What is being asked —
Copy out everything from "Days like this" down to "in dog food!" in the drawbridge post, word for word.

-- Source text follows --

I’m Freezing My Patooties Off, People!

Here I am, working graveyard shift on the drawbridge on the coldest night of the year so far. The tenderhouse is suspended 25 feet above the roadway and right in the center of the river for maximum wind chill. The floor is a steel plate with questionable insulation, so the cold radiates through my feet, past the badly healed broken bone, and right up to my ankles.

What’s more, the wind is howling like a banshee, and it feels as if there is no glass in the windows. Oh, but there is. I know, because I can see the frost that’s already starting to accumulate.

Days like this it’s hard to get out of bed, particularly since my two dogs give off such wonderful body heat. It’s like having two little space heaters snuggled up against me. This is the time of year when they really earn their keep. They’re probably still in bed as I write this, huddled under 6 layers of blankets, snoring contentedly while I freeze my a** off. I thought of them as I walked the 700 steps (believe me, I’ve counted) from my car to the tenderhouse, as the wind tried to rip off my hat and fling it into the river. The things I do to keep them in dog food!

-- Source text concluded --
-- Recorded data follows --

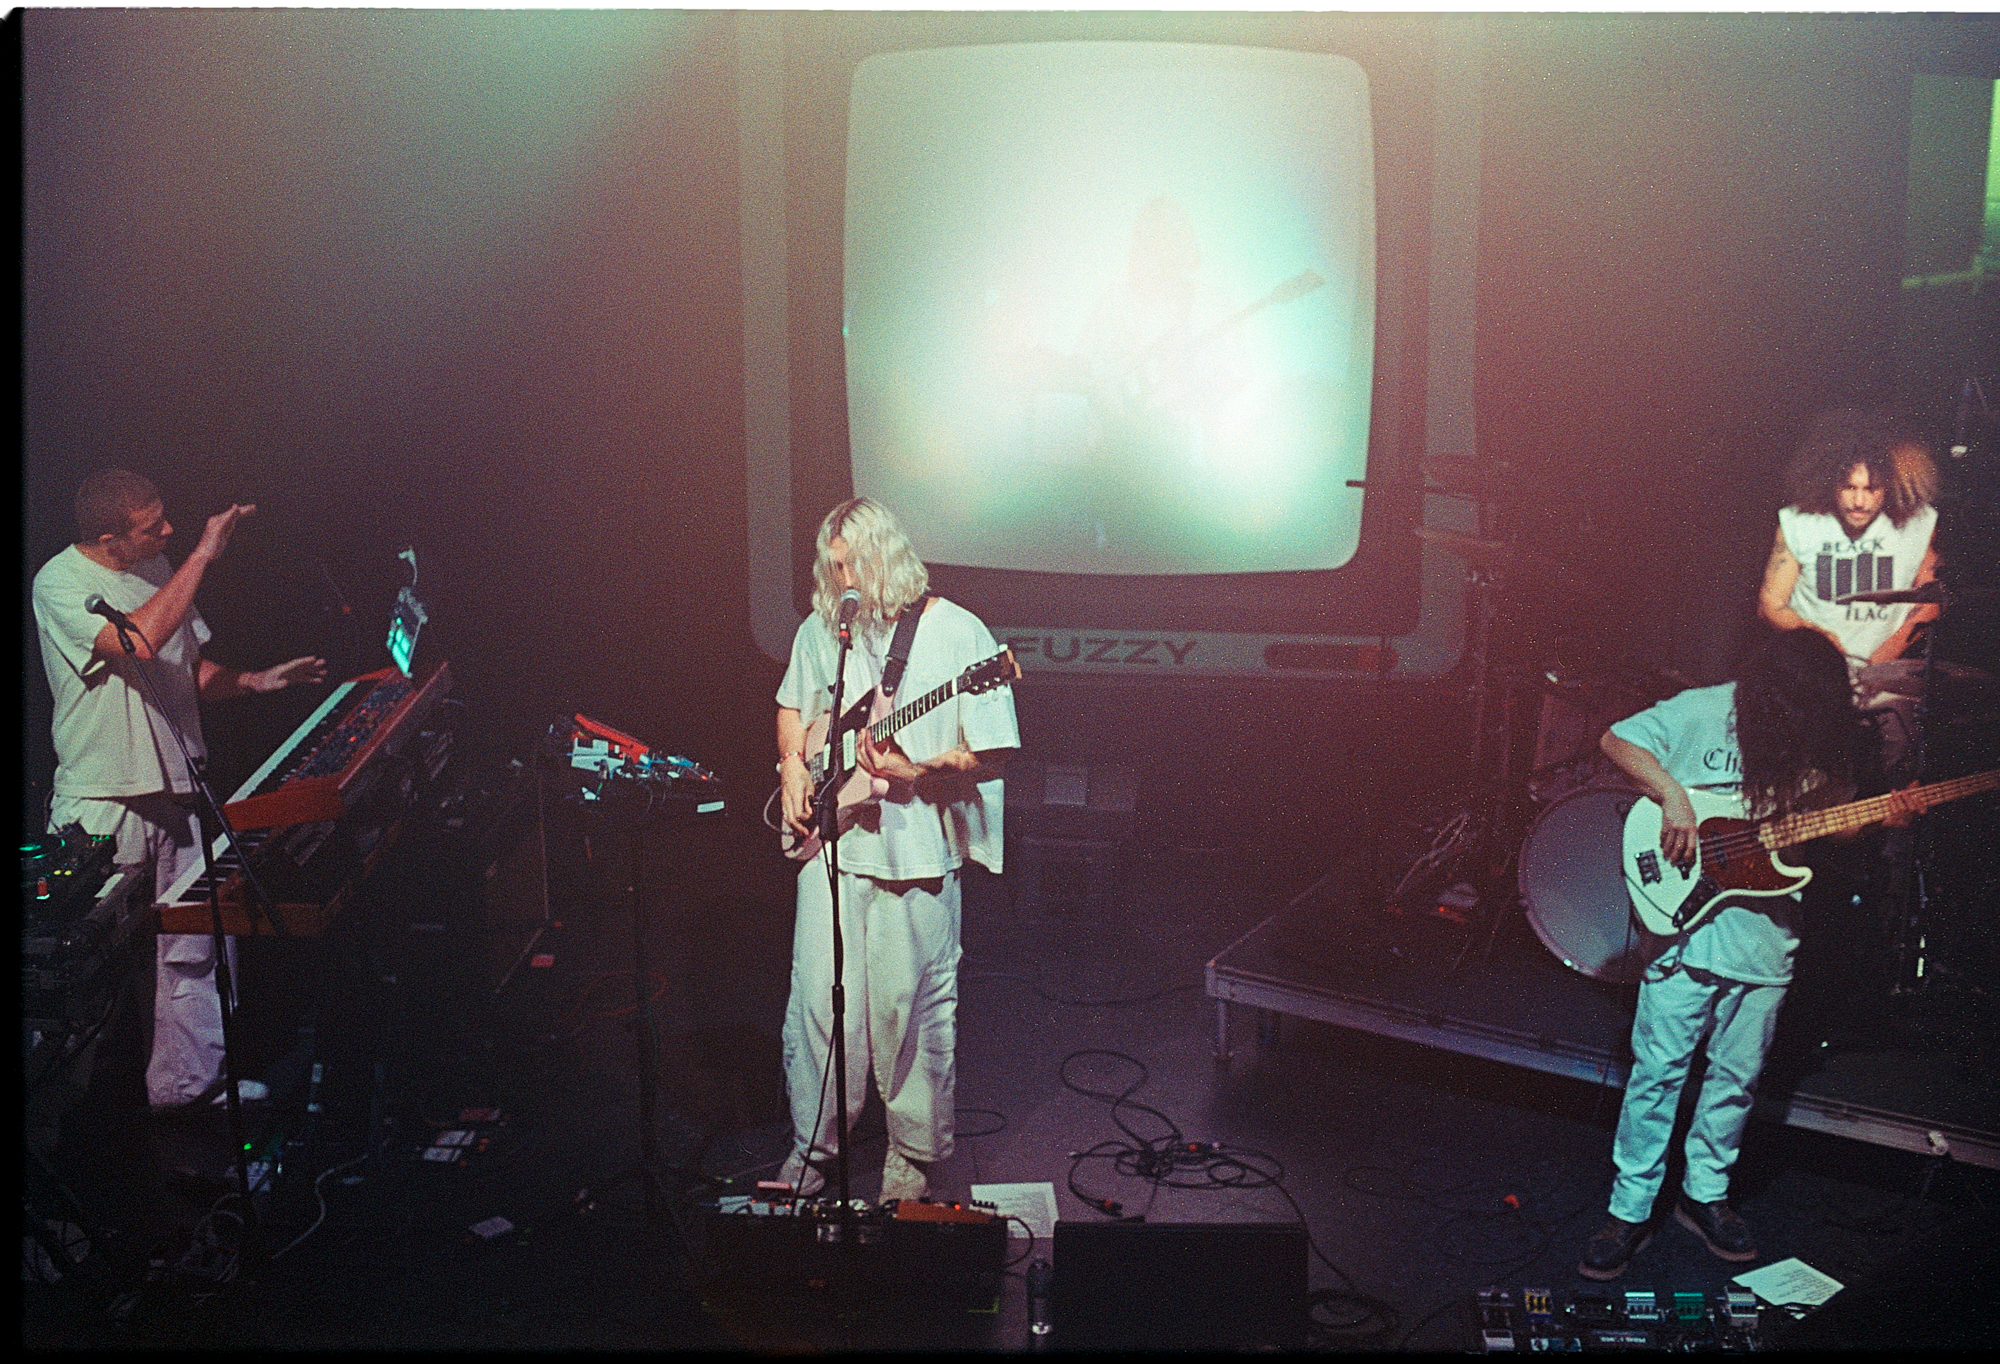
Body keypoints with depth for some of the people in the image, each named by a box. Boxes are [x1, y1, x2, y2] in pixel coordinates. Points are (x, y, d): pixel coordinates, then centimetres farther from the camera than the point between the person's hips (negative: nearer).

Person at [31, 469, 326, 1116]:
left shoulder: (157, 566, 10)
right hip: (102, 809, -6)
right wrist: (202, 554, -27)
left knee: (195, 945, 7)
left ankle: (186, 1084, 19)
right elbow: (140, 641, -32)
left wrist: (255, 681, 3)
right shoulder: (59, 583, -13)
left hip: (177, 793, 7)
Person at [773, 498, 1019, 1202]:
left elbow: (990, 752, -9)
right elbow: (793, 706, 26)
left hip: (916, 849, -4)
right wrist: (793, 764, 8)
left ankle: (914, 1156, 24)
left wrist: (916, 772, -23)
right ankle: (811, 1148, 25)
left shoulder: (957, 633, -8)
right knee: (818, 1003, 6)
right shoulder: (820, 629, 8)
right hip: (832, 841, 4)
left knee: (911, 1008, 5)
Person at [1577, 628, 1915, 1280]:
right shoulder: (1700, 713, -10)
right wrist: (1673, 795, -18)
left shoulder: (1826, 738, 2)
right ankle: (1630, 1209, 11)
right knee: (1658, 1073, 1)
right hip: (1686, 921, -3)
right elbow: (1616, 740, -6)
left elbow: (1831, 820, 14)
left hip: (1768, 935, 4)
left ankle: (1705, 1194, 32)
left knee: (1736, 1078, 13)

-- Recorded data concluded --

Answer section —
Days like this it’s hard to get out of bed, particularly since my two dogs give off such wonderful body heat. It’s like having two little space heaters snuggled up against me. This is the time of year when they really earn their keep. They’re probably still in bed as I write this, huddled under 6 layers of blankets, snoring contentedly while I freeze my a** off. I thought of them as I walked the 700 steps (believe me, I’ve counted) from my car to the tenderhouse, as the wind tried to rip off my hat and fling it into the river. The things I do to keep them in dog food!